• _Passage shown_

- Opening Delimiter -

On the documentary feature tip, there’s Greg Kohs’ Song Sung Blue, an incredible True Life Story about the deep, mutually self-destructive wuv between a professional Neil Diamond impersonator and his equally fame-hungry wife. The phrase "train-wreck fascination" definitely applies.

Other docs of note include Kevin Chapados’ Abraham Obama, about street artist Ron English’s visual mashup of two iconic faces. There’s Harrod Blank’s delightful latest art-car doc Automorphosis, whose unique vehicles include famous "spoonbender" psychic Uri Geller’s—which is decorated with all the utensils he’s purportedly bent with his mind. Robyn Billey’s dying-entertainment-form portrait Circus Rosaire profiles a multigenerational family of animal trainers whose acts once entertained royalty, but which now struggles to keep themselves and their beasts afloat. (Cautionary note to you animal rights types: The Rosaires only take rescued animals raised in captivity who wouldn’t be able to survive in the wild; they decry circuses and zoos that treat their menageries badly.) I was dying to see "Let Them Know: The Story of Youth Brigade and BYO Records"—YB being a personal-fave punk band going on 30 years’ age—but it was unavailable for preview.

Of particular local interest is Harrison Montgomery, Daniel Davila’s earnest, restless, sometimes strained drama with Martin Landau as a Tenderloin sage. Then there’s Eddie Chung’s The Achievers: The Story of the Lebowski Fans, whose portrait of nationwide obsessives loving the commercially tanked 1998 Coen Brothers comedy will be manna to SF Indiefest loyalists who’ve enjoyed Big Lebowski bowling parties over the past six years.

Other intriguing titles include Susan Grey’s doc Killer Poet, about a real-life murderous fugitive from justice turned literary star, activist and church member; and Kyle Newman’s Fanboys, a long-delayed, studio-harried comedy about uber-dweebs storming Skywalker Ranch to view The Phantom Menace before the ticket-buying public. (Yeesh, what a letdown of a life-goal.)

- Closing Delimiter -

• _Goal of the exercise_
In the film roundup above, whose vehicle in Automorphosis is covered with utensils?

• _Data shown_

- Opening Delimiter -

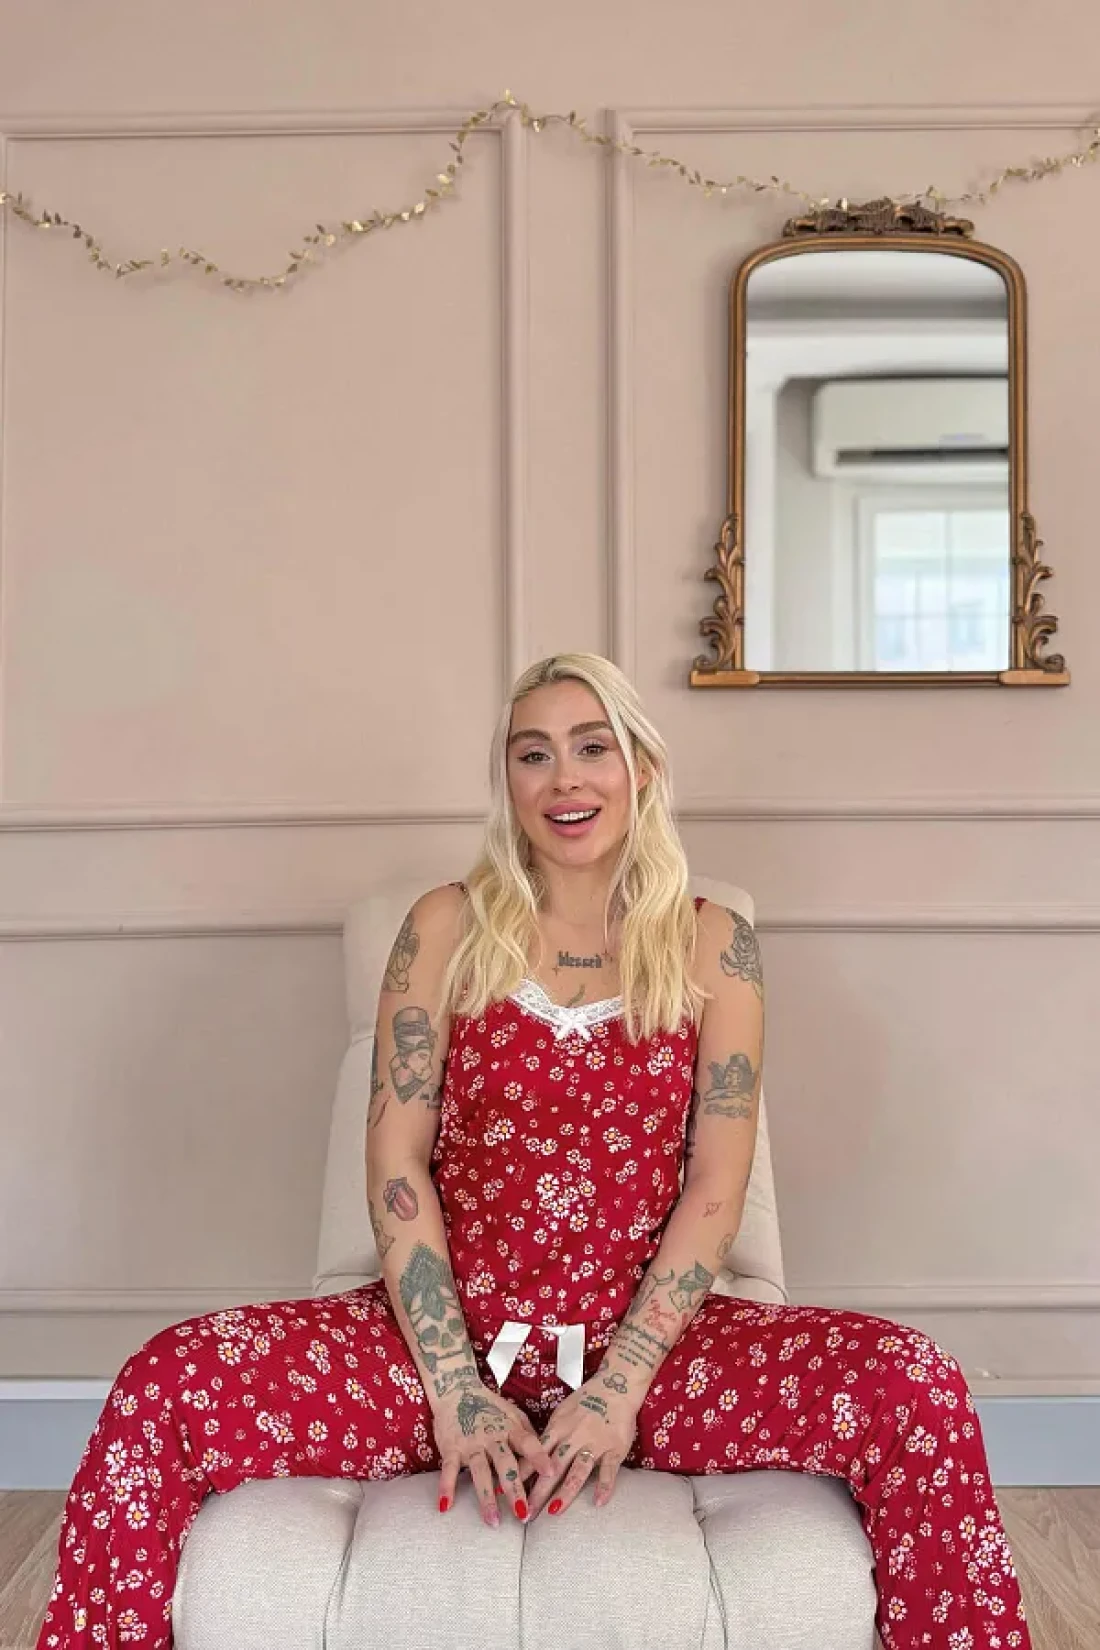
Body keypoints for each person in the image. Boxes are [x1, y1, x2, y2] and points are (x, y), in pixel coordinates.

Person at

- Closing Delimiter -

• _Answer box_
Uri Geller's, the psychic known as the "spoonbender."